Is it just me or do I have the feeling that we have gone too far with our memory requirements? Why everyone now suddenly need 32Gb, 64Gb or hundreds of additional Gb of RAM?

Same thing with GPUs, is kind of insane having so much processing power and yet requiring more and more. What purpose for? What's the limit? Does it really really pay off such investments?

For me as a non-AI developer (I don't use any models of any kind, nor I train LLMs at all), a system with 16Gb seems to be more than enough for a vast number of applications.

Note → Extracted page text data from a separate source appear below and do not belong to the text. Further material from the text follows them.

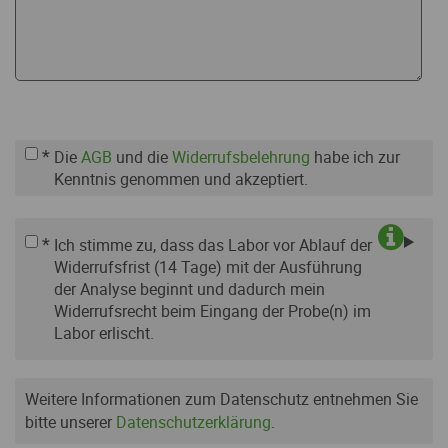
*
Die
AGB
und die
Widerrufsbelehrung
habe ich zur
Kenntnis genommen und akzeptiert.
*
Ich stimme zu, dass das Labor vor Ablauf der
Widerrufsfrist (14 Tage) mit der Ausführung
der Analyse beginnt und dadurch mein
Widerrufsrecht beim Eingang der Probe(n) im
Labor erlischt.
Weitere Informationen zum Datenschutz entnehmen Sie
bitte unserer
Datenschutzerklärung
.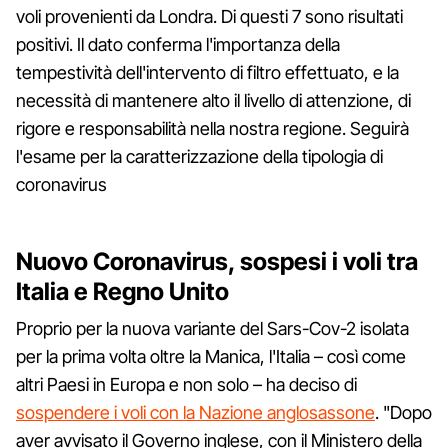
voli provenienti da Londra. Di questi 7 sono risultati
positivi. Il dato conferma l'importanza della
tempestività dell'intervento di filtro effettuato, e la
necessità di mantenere alto il livello di attenzione, di
rigore e responsabilità nella nostra regione. Seguirà
l'esame per la caratterizzazione della tipologia di
coronavirus
Nuovo Coronavirus, sospesi i voli tra
Italia e Regno Unito
Proprio per la nuova variante del Sars-Cov-2 isolata
per la prima volta oltre la Manica, l'Italia – così come
altri Paesi in Europa e non solo – ha deciso di
sospendere i voli con la Nazione anglosassone
. "Dopo
aver avvisato il Governo inglese, con il Ministero della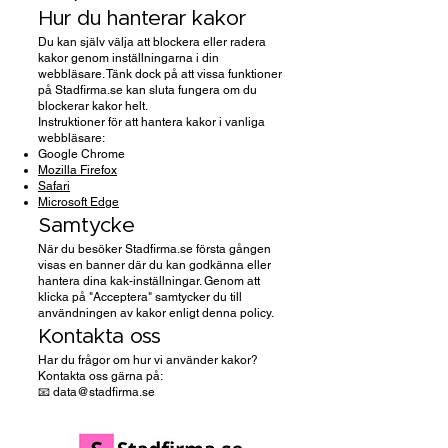
Hur du hanterar kakor
Du kan själv välja att blockera eller radera
kakor genom inställningarna i din
webbläsare. Tänk dock på att vissa funktioner
på Stadfirma.se kan sluta fungera om du
blockerar kakor helt.
Instruktioner för att hantera kakor i vanliga
webbläsare:
Google Chrome
Mozilla Firefox
Safari
Microsoft Edge
Samtycke
När du besöker Stadfirma.se första gången
visas en banner där du kan godkänna eller
hantera dina kak-inställningar. Genom att
klicka på "Acceptera" samtycker du till
användningen av kakor enligt denna policy.
Kontakta oss
Har du frågor om hur vi använder kakor?
Kontakta oss gärna på:
📧 data@stadfirma.se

I doubt that most computer users have more than 16GB of RAM in their systems. There are plenty of users on 8GB systems and some still on 4GB. Even when considering bloated Web apps, 8GB of RAM is passable and 16GB is plenty.

I think people who need more than 16GB of RAM are power users with higher memory requirements, such as those using local LLMs, those who frequently use virtualization, and people doing tasks such as video editing.

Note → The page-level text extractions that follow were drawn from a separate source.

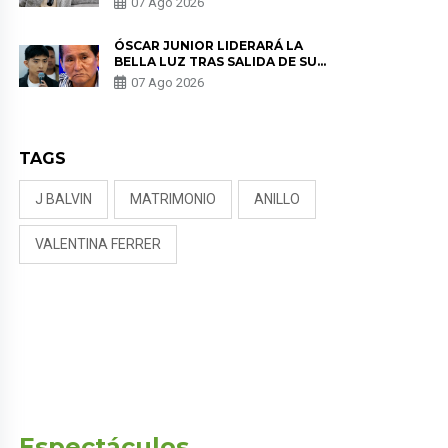
07 Ago 2026
KORINA: “ME ENCONTRARON UN
TUMOR”
ÓSCAR JUNIOR LIDERARÁ LA
BELLA LUZ TRAS SALIDA DE SU
PADRE POR POLÉMICA CON
07 Ago 2026
NALDY SALDAÑA
TAGS
J BALVIN
MATRIMONIO
ANILLO
VALENTINA FERRER
Espectáculos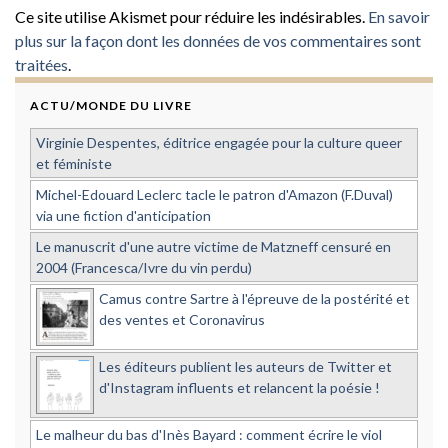
Ce site utilise Akismet pour réduire les indésirables.
En savoir
plus sur la façon dont les données de vos commentaires sont
traitées
.
ACTU/MONDE DU LIVRE
Virginie Despentes, éditrice engagée pour la culture queer
et féministe
Michel-Edouard Leclerc tacle le patron d'Amazon (F.Duval)
via une fiction d'anticipation
Le manuscrit d'une autre victime de Matzneff censuré en
2004 (Francesca/Ivre du vin perdu)
Camus contre Sartre à l'épreuve de la postérité et
des ventes et Coronavirus
Les éditeurs publient les auteurs de Twitter et
d'Instagram influents et relancent la poésie !
Le malheur du bas d'Inès Bayard : comment écrire le viol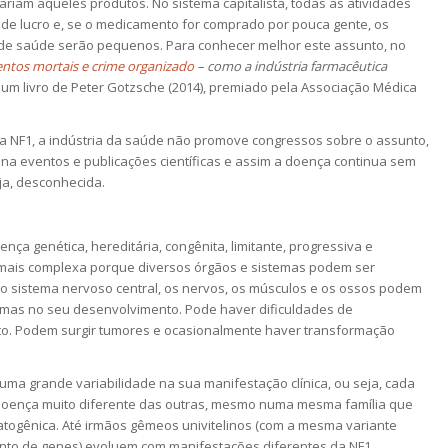
am aqueles produtos. No sistema capitalista, todas as atividades
de lucro e, se o medicamento for comprado por pouca gente, os
a de saúde serão pequenos. Para conhecer melhor este assunto, no
tos mortais e crime organizado
– como a indústria farmacêutica
, um livro de Peter Gotzsche (2014), premiado pela Associação Médica
na NF1, a indústria da saúde não promove congressos sobre o assunto,
na eventos e publicações científicas e assim a doença continua sem
ja, desconhecida.
nça genética, hereditária, congênita, limitante, progressiva e
a mais complexa porque diversos órgãos e sistemas podem ser
, o sistema nervoso central, os nervos, os músculos e os ossos podem
emas no seu desenvolvimento. Pode haver dificuldades de
o. Podem surgir tumores e ocasionalmente haver transformação
uma grande variabilidade na sua manifestação clínica, ou seja, cada
oença muito diferente das outras, mesmo numa mesma família que
togênica. Até irmãos gêmeos univitelinos (com a mesma variante
nto de genes) evoluem com manifestações diferentes da NF1.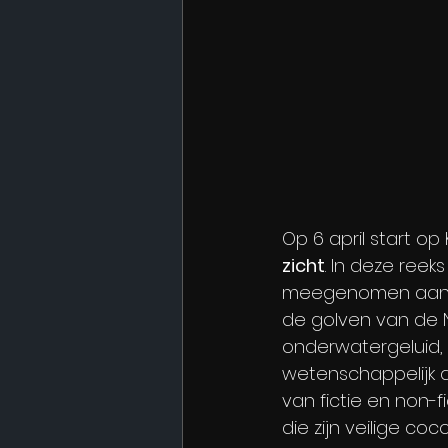
Op 6 april start 
zicht
. In deze ree
meegenomen aan bo
de golven van de 
onderwatergeluid, p
wetenschappelijk d
van fictie en non-fic
die zijn veilige co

Actually I was using a laptop with 16GB around 2013 already. That's 13 years ago. Memory requirements kind of stagnated after that. Obviously, LLMs are driving up memory needs now.

I have a 48GB development machine which is nice if you are running IDEs, backend stuff via docker, etc. And even just having a bunch of RAM there for file caching helps keep things fast.

Use cases besides software development exist. Even relatively simple video editing can easily run past 16GB, and so can photo editing if you're working with more than a few high-resolution images at once. On the consumer side, YouTube in any Chromium-based browser with an ad blocker runs its memory usage up to 5GB+ if the tab's open too long. Add a couple of these use cases together, and you just need more RAM.